### Data for this task ###

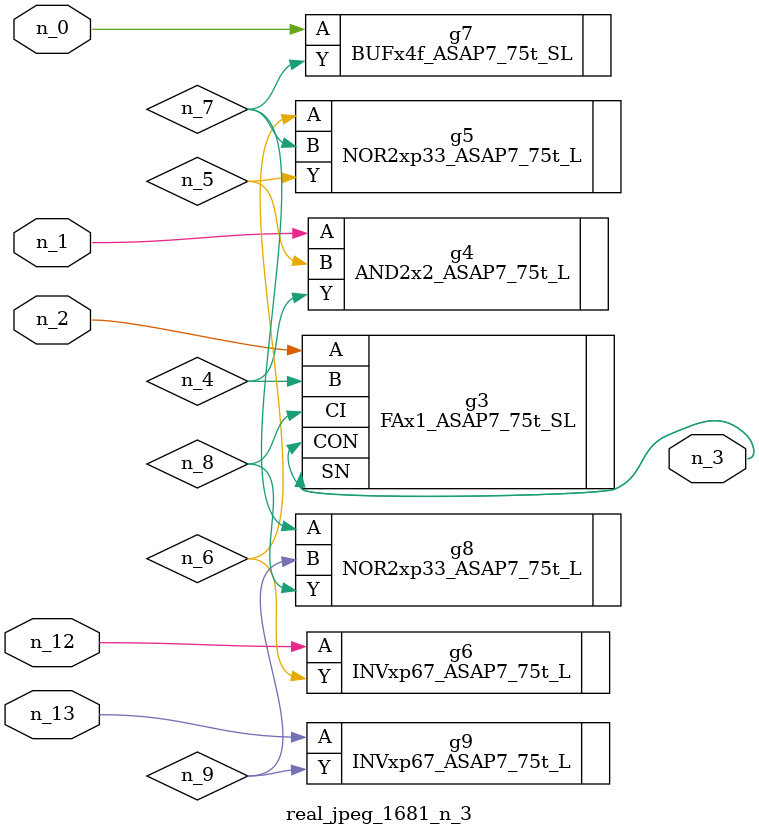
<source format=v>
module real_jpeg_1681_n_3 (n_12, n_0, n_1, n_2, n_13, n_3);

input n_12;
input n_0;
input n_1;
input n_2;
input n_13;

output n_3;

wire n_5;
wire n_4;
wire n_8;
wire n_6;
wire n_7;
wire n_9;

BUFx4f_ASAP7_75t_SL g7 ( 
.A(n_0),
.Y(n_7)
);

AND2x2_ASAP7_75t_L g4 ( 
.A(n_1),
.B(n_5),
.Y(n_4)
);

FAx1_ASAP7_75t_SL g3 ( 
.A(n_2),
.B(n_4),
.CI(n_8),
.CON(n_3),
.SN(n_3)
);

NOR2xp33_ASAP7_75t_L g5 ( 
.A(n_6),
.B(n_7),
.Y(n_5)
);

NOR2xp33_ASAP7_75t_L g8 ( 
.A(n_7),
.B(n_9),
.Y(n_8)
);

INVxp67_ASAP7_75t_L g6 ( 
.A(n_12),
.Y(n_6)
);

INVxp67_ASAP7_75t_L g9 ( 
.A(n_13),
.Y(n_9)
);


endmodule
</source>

###

→ What the task requires:
Leave out the pictures and reproduce the rest of the listing exactly.

→ Response to the exercise:
<source format=v>
module real_jpeg_1681_n_3 (n_12, n_0, n_1, n_2, n_13, n_3);

input n_12;
input n_0;
input n_1;
input n_2;
input n_13;

output n_3;

wire n_5;
wire n_4;
wire n_8;
wire n_6;
wire n_7;
wire n_9;

BUFx4f_ASAP7_75t_SL g7 ( 
.A(n_0),
.Y(n_7)
);

AND2x2_ASAP7_75t_L g4 ( 
.A(n_1),
.B(n_5),
.Y(n_4)
);

FAx1_ASAP7_75t_SL g3 ( 
.A(n_2),
.B(n_4),
.CI(n_8),
.CON(n_3),
.SN(n_3)
);

NOR2xp33_ASAP7_75t_L g5 ( 
.A(n_6),
.B(n_7),
.Y(n_5)
);

NOR2xp33_ASAP7_75t_L g8 ( 
.A(n_7),
.B(n_9),
.Y(n_8)
);

INVxp67_ASAP7_75t_L g6 ( 
.A(n_12),
.Y(n_6)
);

INVxp67_ASAP7_75t_L g9 ( 
.A(n_13),
.Y(n_9)
);


endmodule
</source>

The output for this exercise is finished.